Innovation Academy Charter School (IACS) is a small charter school in Tyngsborough, Massachusetts, United States. The school was founded in 1996, under the name Chelmsford Public Charter School by a small group of parents from Chelmsford, Massachusetts. While initially a middle school serving only the town of Chelmsford, IACS has since expanded, establishing a high school and serving multiple towns within Massachusetts.

== History of IACS ==
Innovation Academy Charter School was created in 1996 by a group of parents in Chelmsford, Massachusetts. Its first class of middle school students, grades 5-8, was made up of fewer than 150 students. Originally called Chelmsford Public Charter School, it served students in Chelmsford only.
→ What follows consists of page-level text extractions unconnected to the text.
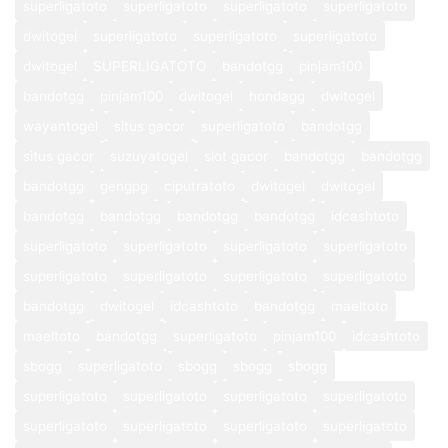
superligatoto
superligatoto
superligatoto
superligatoto
dwitogel
superligatoto
superligatoto
superligatoto
dwitogel
SUPERLIGATOTO
bandotgg
pinjam100
bandotgg
pinjam100
dwitogel
hondagg
dwitogel
wayantogel
situs gacor
superligatoto
bandotgg
situs gacor
suzuyatogel
slot gacor
bandotgg
bandotgg
bandotgg
gengpg
ciputratoto
dwitogel
dwitogel
bandotgg
bandotgg
bandotgg
bandotgg
idcashtoto
superligatoto
superligatoto
superligatoto
superligatoto
superligatoto
superligatoto
superligatoto
superligatoto
bandotgg
dwitogel
idcashtoto
bandotgg
maeltoto
maeltoto
bandotgg
superligatoto
pinjam100
idcashtoto
sbogg
superligatoto
sbogg
sbogg
sbogg
superligatoto
superligatoto
superligatoto
superligatoto
superligatoto
superligatoto
superligatoto
superligatoto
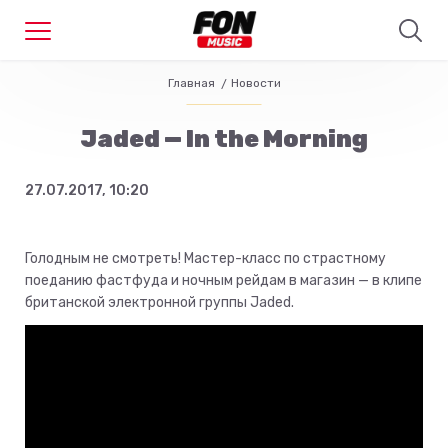
Главная
Новости
Jaded — In the Morning
27.07.2017, 10:20
Голодным не смотреть! Мастер-класс по страстному
поеданию фастфуда и ночным рейдам в магазин — в клипе
британской электронной группы Jaded.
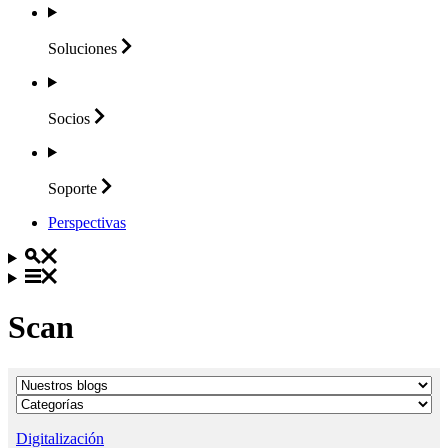
Soluciones
Socios
Soporte
Perspectivas
Scan
Digitalización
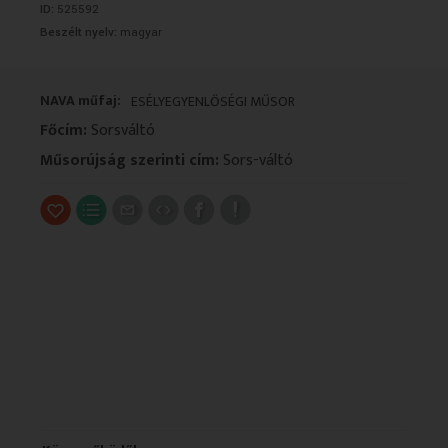
ID:
525592
VALLÁS
VALLÁS
Beszélt nyelv:
magyar
NAVA műfaj:
ESÉLYEGYENLŐSÉGI MŰSOR
Főcím:
Sorsváltó
Műsorújság szerinti cím:
Sors-váltó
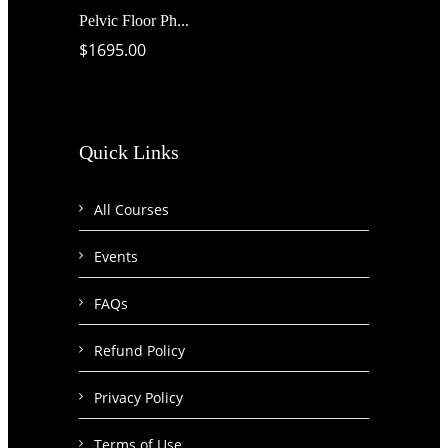
Pelvic Floor Ph...
$1695.00
Quick Links
All Courses
Events
FAQs
Refund Policy
Privacy Policy
Terms of Use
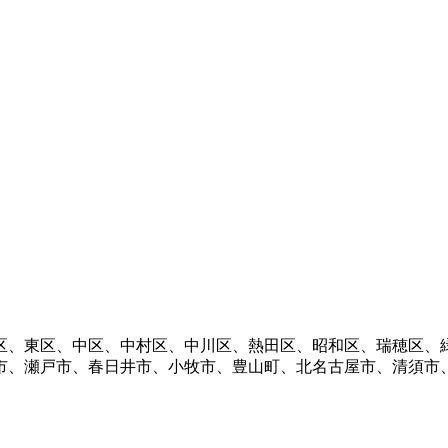
区、東区、中区、中村区、中川区、熱田区、昭和区、瑞穂区、
市、瀬戸市、春日井市、小牧市、豊山町、北名古屋市、清須市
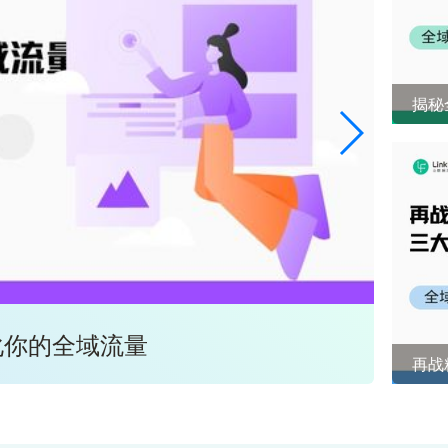
揭秘
化你的全域流量
全域
再战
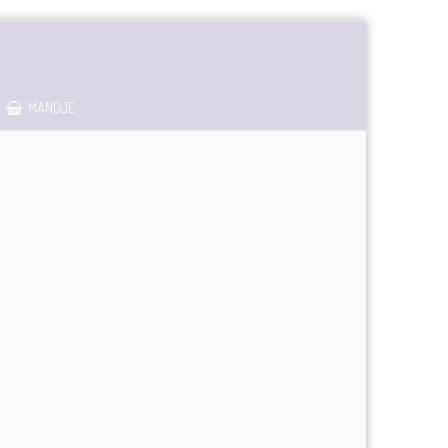
MANDJE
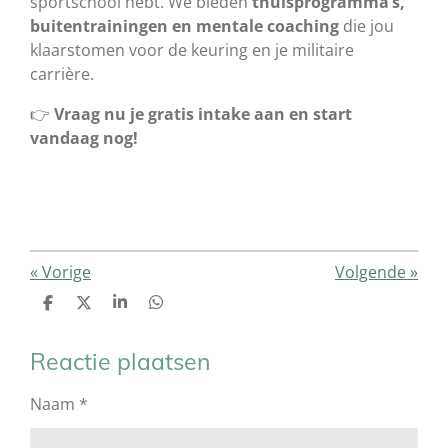
sportschool hebt. We bieden
thuisprogramma’s,
buitentrainingen en mentale coaching
die jou
klaarstomen voor de keuring en je militaire
carrière.
👉
Vraag nu je gratis intake aan en start
vandaag nog!
«
Vorige
Volgende
»
D
D
S
D
e
e
h
e
l
e
a
l
e
l
r
e
Reactie plaatsen
n
e
n
Naam *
A few years later, the school was renamed Murdoch Middle School. It then served mainly three towns; Chelmsford, Billerica, and Lowell. It remained in Chelmsford for several years while growing in size, at one point occupying part of the Chelmsford Old Town Hall. Walter Landberg became the executive director and the school was renamed to Innovation Academy Charter School.
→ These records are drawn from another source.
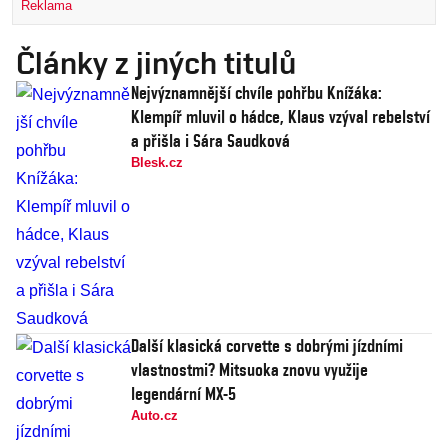
Reklama
Články z jiných titulů
Nejvýznamnější chvíle pohřbu Knížáka:
Klempíř mluvil o hádce, Klaus vzýval rebelství
a přišla i Sára Saudková
Blesk.cz
Další klasická corvette s dobrými jízdními
vlastnostmi? Mitsuoka znovu využije
legendární MX-5
Auto.cz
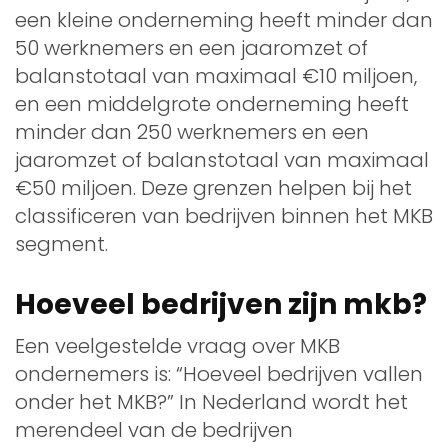
een kleine onderneming heeft minder dan
50 werknemers en een jaaromzet of
balanstotaal van maximaal €10 miljoen,
en een middelgrote onderneming heeft
minder dan 250 werknemers en een
jaaromzet of balanstotaal van maximaal
€50 miljoen. Deze grenzen helpen bij het
classificeren van bedrijven binnen het MKB
segment.
Hoeveel bedrijven zijn mkb?
Een veelgestelde vraag over MKB
ondernemers is: “Hoeveel bedrijven vallen
onder het MKB?” In Nederland wordt het
merendeel van de bedrijven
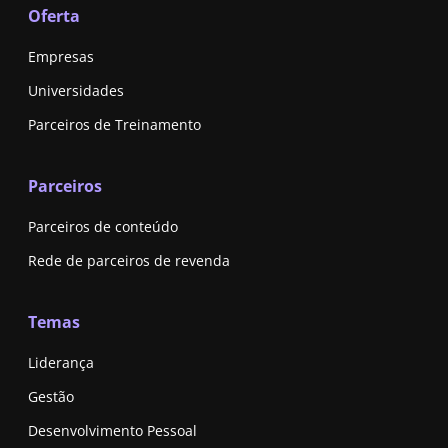
Oferta
Empresas
Universidades
Parceiros de Treinamento
Parceiros
Parceiros de conteúdo
Rede de parceiros de revenda
Temas
Liderança
Gestão
Desenvolvimento Pessoal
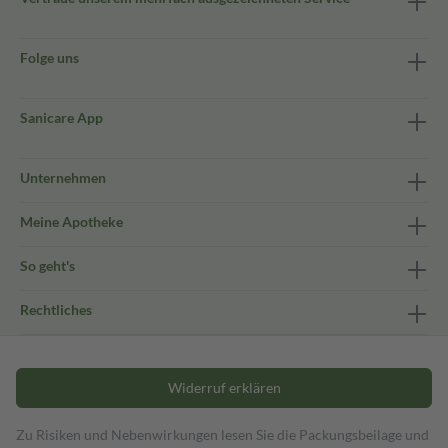
Folge uns
Sanicare App
Unternehmen
Meine Apotheke
So geht's
Rechtliches
Widerruf erklären
Zu Risiken und Nebenwirkungen lesen Sie die Packungsbeilage und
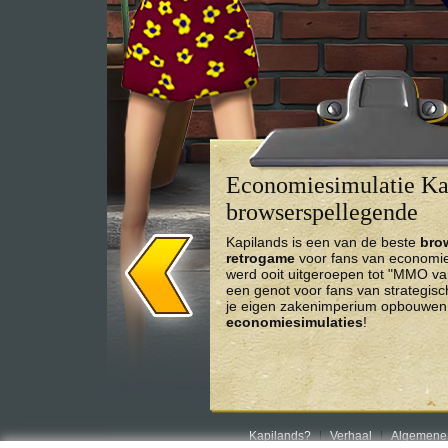
Economiesimulatie Kap
browserspellegende
Kapilands is een van de beste
bro
retrogame
voor fans van economies
werd ooit uitgeroepen tot "MMO va
een genot voor fans van strategis
je eigen zakenimperium opbouwen 
economiesimulaties
!
Kapilands?
Verhaal
Algemene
The school then moved to its current location in Tyngsborough, Massachusetts, where it became known as a regional charter school, expanding to also serve the towns of Dracut, Groton, Tewksbury, and Westford, among others. The facility was previously used as the Boston University Conference Center, and before that was the Wang Institute of Graduate Studies. Walter Landberg eventually left the school, after completing building projects for a new track and field and a building for the 5th and 6th grades named in his honor.

== IACS Today ==
IACS has since expanded the original school into grades 5-12, a full middle school and high school. The school has four outcomes: problem solving, community membership, effective communication, and self-direction.

=== High school ===
The first graduation class of the high school was spring of 2011. The graduating class had 100% acceptance into a 4-year college. The students are split into groups of approximately 9 students called an "advisory". The advisory is led by a member of the high school staff who helps the students with school work and high school life. The school year is semester based with reports sent home 1/2 of the way through the semester. Before 2023 it was 1/3 and 2/3 of the way through the semester, that students and parents would receive progress reports, however, this system has changed, with only 1 progress report being given through the semester, at about the halfway point. Grading is A, B, C, D, and F. Honors in individual classes are achieved by doing extra work assigned by the teacher and raises the GPA of that class by .5. Honors credit is not received with a D or F grade in that class.

=== Middle school ===
Middle school is divided into 4 "teams". 2 teams are grades 5 and 6, and 2 others are grades 7 and 8. These teams are named after the outcome of the school listed above. The teams are further divided into advisories of 12-13 people. The middle school is made up of about 400 students. The school year is divided into quarters, with reports sent home at the end of every quarter. Students wishing to achieve honor roll must receive at least 3's or above. Distinguished honor roll requires no grade below a 3.5.

==== Grading ====
The middle school used to have a unique grading system. D, P, A, N, and W. As of the school year 2024-2025 the middle school has changed to a more traditional ABC grading system. The system is still unique in the lack of an A+ in the grading system. These grades are associated with point values. Students are graded on Application, Comprehension, and the school outcomes.

== Sports ==
=== Middle school ===
The fall middle school sports teams consists of boys soccer grades 5-8, girls soccer grades 5-8, JV Volleyball grades 5-7, Varsity Volleyball grades 6-8, and cross-country grades 5-8. Boys soccer won their league championship in the 2010 season and the 2014 season. The girls won their league championship in 2013. In 2011 the cross-country team placed 14 at a USATF New England Cross Country Invitational meet. Winter middle school sports are indoor track grades 5-8, cheerleading grades 5-8, boys JV basketball, girls JV basketball, boys varsity basketball, and girls varsity basketball. Indoor track was added in the winter of 2011, as was cheerleading. Spring sports offered are Kickball grade 5, Softball grades 6-8, Baseball grades 6-8,0 Dance grades 5-8, and Co-ed Track & Field grades 5-8. Softball, baseball, dance, and kickball were all added in the 2012 spring season. IACS dance has been very successful in the past, receiving golds, high golds, platinums, and high platinum awards both at regionals and nationals, as well as many overall awards, including 1st place. IACS middle school track and field had a successful second season in spring 2011 when four middle school boys set the New England 4 × 400 metres relay record with a time of 3:44.63. In the 2012 season, the boys placed 2nd in the state meet and girls placed 9th in the state.